Posted by Kate Borders
How often do we tout the public art that is located around our downtown corridor? I talk about the art regularly and praise the fact that we have such a valuable collection. I have walked around downtown and paused for a moment at the various sculptures and fountains that mark the landscape of Downtown Fresno. In every conversation about the removal of the pedestrian space and the return of vehicular traffic, we make certain to quantify the process with an obligation – a necessity – to retain the art in the very immediate vicinity. Yes, the public art collection is a major part of our daily conversation and our deeply rooted understanding of what is important to downtown now. I would even argue that we, as a community, have heard this so regularly, that we have become numb to the very things that we hold in such high regard.
It happens everywhere. The unique – the remarkable – the outstanding, blend into the background after time wears away the newness and the chatter dies down. I admit that I too had been a passive participant and until recently, I had never really gotten to know the downtown art collection. I had never studied where the light hits the bolts that create the body of Bucephalus. I hadn’t watched closely the flow of the water out of Ellipsoid VI. I wasn’t familiar with the ceramic leaves that adorn the wall across from the Saroyan Theater. But I was as quick as anyone to claim, “There’s a Renoir sitting on the Fulton Mall!” Truthfully, beyond that statement, my actual knowledge of the downtown public art collection was pitiful.
So I decided I should be a tourist/art student in Downtown Fresno and acquaint myself with the riches that are scattered around us. Me, my camera and a handful of Saturday afternoons …over a thousand images later and I feel differently about my relationship with these works. We have a thing now. Whether I adore the piece or find it obtrusive, now I get it. And I feel as though I delved a little deeper …

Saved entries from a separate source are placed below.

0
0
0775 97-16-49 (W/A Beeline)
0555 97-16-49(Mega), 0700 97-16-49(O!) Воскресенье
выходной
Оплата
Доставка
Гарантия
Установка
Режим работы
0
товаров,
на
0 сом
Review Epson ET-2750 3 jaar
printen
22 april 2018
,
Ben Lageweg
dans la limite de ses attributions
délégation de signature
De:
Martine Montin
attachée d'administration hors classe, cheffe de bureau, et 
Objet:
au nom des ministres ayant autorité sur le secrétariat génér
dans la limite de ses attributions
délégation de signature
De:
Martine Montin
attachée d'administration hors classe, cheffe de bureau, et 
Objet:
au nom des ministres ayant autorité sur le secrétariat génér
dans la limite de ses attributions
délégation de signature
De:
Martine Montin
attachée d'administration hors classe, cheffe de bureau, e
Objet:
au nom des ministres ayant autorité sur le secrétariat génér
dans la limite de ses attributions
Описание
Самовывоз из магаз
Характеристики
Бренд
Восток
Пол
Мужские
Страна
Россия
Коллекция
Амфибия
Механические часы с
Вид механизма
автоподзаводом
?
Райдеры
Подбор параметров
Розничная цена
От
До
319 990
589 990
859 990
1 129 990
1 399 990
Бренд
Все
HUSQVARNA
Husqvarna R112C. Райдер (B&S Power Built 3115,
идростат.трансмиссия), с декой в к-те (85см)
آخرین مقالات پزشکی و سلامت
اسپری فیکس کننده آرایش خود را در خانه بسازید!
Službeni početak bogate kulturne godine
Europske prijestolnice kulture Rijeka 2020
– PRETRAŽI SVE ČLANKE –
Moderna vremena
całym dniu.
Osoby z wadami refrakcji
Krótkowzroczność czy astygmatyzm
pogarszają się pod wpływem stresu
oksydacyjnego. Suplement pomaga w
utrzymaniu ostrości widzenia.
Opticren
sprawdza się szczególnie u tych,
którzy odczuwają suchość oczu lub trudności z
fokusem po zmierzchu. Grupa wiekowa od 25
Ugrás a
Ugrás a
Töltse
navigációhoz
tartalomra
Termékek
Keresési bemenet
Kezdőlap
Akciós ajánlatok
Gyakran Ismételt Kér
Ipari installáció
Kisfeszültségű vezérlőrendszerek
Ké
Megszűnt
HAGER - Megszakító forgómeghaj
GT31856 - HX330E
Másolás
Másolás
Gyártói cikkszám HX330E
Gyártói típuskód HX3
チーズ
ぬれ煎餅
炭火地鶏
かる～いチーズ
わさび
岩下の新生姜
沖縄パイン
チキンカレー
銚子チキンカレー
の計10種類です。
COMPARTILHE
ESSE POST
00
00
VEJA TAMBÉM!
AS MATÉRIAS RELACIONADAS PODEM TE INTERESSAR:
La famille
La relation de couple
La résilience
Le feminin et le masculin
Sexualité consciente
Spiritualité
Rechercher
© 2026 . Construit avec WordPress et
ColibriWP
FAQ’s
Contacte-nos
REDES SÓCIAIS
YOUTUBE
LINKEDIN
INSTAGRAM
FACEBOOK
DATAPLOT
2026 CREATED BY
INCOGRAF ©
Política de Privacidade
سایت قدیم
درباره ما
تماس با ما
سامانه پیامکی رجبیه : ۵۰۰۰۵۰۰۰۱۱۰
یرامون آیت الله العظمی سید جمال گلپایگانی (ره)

I would argue that this surface level engagement, while not unusual, is a large part of the problem with our community’s troubled relationship with downtown. Fresno has gotten busy and life is whirling by and the detailed, historic elegance of a static downtown is forgotten and easily passed up for other endeavors. We all need to reacquaint ourselves with what makes our downtown distinctive. We need to stop ignoring the beauty and we need to start recognizing the grandeur. There are places of splendor, buildings of stature, institutions of elegance and whispers of history throughout our downtown. Sure there is dusting, cleaning, and repairs to be done, but like a grand old home, our downtown is quietly and gracefully awaiting our return.